Passage shown:
>>>>
It's not socialism to require companies to stick to their contracts. That's the very base of the free market. The more insight I get into the minds of people who are against the free market, the more I realize that they rarely bothered to find out how the free market actually works. I have yet to come across a opponent of the free market who properly understood it.

People who advocate free markets, like me, don't want unregulated markets. You know, like no regulation, anything goes, pirates and anarchy. We want a framework of laws and property rights and the state to protect those property rights, that's regulation in a sense. What we do not want is intervention, i.e. the government stepping in with it's coercive power to change the market to some outcome. Sadly that is often called 'regulation', equating everything that government does into one, whether it is safeguarding property rights or intrusive intervention. In the western world government are far to intrusive, therefore liberals often call for less intervention, small government, but we are not against regulation, for unregulated markets. There's regulation and there's intervention. The collectivists won the war of words in calling all government action 'regulation'. Thus when a financial mess like this one happens because of lack of 'regulation' (meaning government didn't do it's job of providing a free market framework), they can call for more 'regulation' (more government intervention).
<<<<
Tasks to carry out:
1) In the passage on free markets, the sentence beginning "We want" names what free-market advocates want. List each of those things.
2) Write a continuation of the passage on free markets, starting after its final sentence.
The data that follow come from a separate source and are unrelated to the passage on free markets.

Data:
>>>>
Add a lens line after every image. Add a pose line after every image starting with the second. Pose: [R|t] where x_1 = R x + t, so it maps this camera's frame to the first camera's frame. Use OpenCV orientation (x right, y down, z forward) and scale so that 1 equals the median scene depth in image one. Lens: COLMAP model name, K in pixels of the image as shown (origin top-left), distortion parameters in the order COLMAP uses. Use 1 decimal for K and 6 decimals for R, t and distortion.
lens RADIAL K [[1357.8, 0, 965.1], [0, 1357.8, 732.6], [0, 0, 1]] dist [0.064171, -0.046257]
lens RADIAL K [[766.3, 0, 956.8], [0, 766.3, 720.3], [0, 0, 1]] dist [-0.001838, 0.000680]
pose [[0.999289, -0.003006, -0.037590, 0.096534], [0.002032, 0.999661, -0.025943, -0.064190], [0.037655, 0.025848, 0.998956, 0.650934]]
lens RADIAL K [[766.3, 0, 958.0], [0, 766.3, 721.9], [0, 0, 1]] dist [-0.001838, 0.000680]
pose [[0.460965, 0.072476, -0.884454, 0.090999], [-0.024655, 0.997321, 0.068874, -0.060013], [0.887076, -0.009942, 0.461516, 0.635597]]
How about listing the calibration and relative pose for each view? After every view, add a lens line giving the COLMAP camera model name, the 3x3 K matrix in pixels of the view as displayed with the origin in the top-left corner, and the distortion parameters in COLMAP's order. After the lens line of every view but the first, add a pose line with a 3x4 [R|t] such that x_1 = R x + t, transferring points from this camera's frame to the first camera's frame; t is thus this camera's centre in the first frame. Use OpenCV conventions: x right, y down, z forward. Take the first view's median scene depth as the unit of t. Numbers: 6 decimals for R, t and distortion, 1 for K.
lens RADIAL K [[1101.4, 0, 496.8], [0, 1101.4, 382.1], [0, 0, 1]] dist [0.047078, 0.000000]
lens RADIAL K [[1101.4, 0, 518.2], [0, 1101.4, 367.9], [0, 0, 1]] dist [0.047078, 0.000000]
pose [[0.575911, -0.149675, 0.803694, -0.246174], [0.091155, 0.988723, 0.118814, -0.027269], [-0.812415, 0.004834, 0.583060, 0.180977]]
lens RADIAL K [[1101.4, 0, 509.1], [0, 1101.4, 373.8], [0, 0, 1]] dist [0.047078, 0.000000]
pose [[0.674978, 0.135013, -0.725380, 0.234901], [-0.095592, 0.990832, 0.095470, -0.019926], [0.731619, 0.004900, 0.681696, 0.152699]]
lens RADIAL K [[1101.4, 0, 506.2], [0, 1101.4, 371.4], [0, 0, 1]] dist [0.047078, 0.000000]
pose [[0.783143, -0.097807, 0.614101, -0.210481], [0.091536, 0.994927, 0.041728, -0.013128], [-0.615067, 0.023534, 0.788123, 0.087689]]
<<<<
Results:
1)
- A framework of laws
- Property rights
- The state to protect those property rights

2)
Deckard;164838 wrote:
And there is little difference between saying that "You didn't read the fine print" and saying "I had my fingers crossed behind my back the whole time".


Companies can only get away with making contracts with virtually unintelligible fine print, because they are so regulated. In a free market customers would flock to companies that provide clear and simple contracts. If hotels were as regulated as health care, the government would have to require them to have beds, but in the (relative) absence of regulation the free market takes care of that.

Deckard;164838 wrote:
Personally, I am for curtailing the freedom of murderers, thieves and liars. I would not fight nor argue for their liberty and I think that those who do are "without understanding".


Then you are for the free market, just that you are not aware that that's what it is. Whether you are for income distribution as well is another matter, but government enforcing contracts is the most basic notion of capitalism. Ironically that's what big government fails to do.
Deckard
 
  1  
Reply Sun 16 May, 2010 03:01 am
@EmperorNero,
EmperorNero;164862 wrote:

Then you are for the free market, just that you are not aware that that's what it is.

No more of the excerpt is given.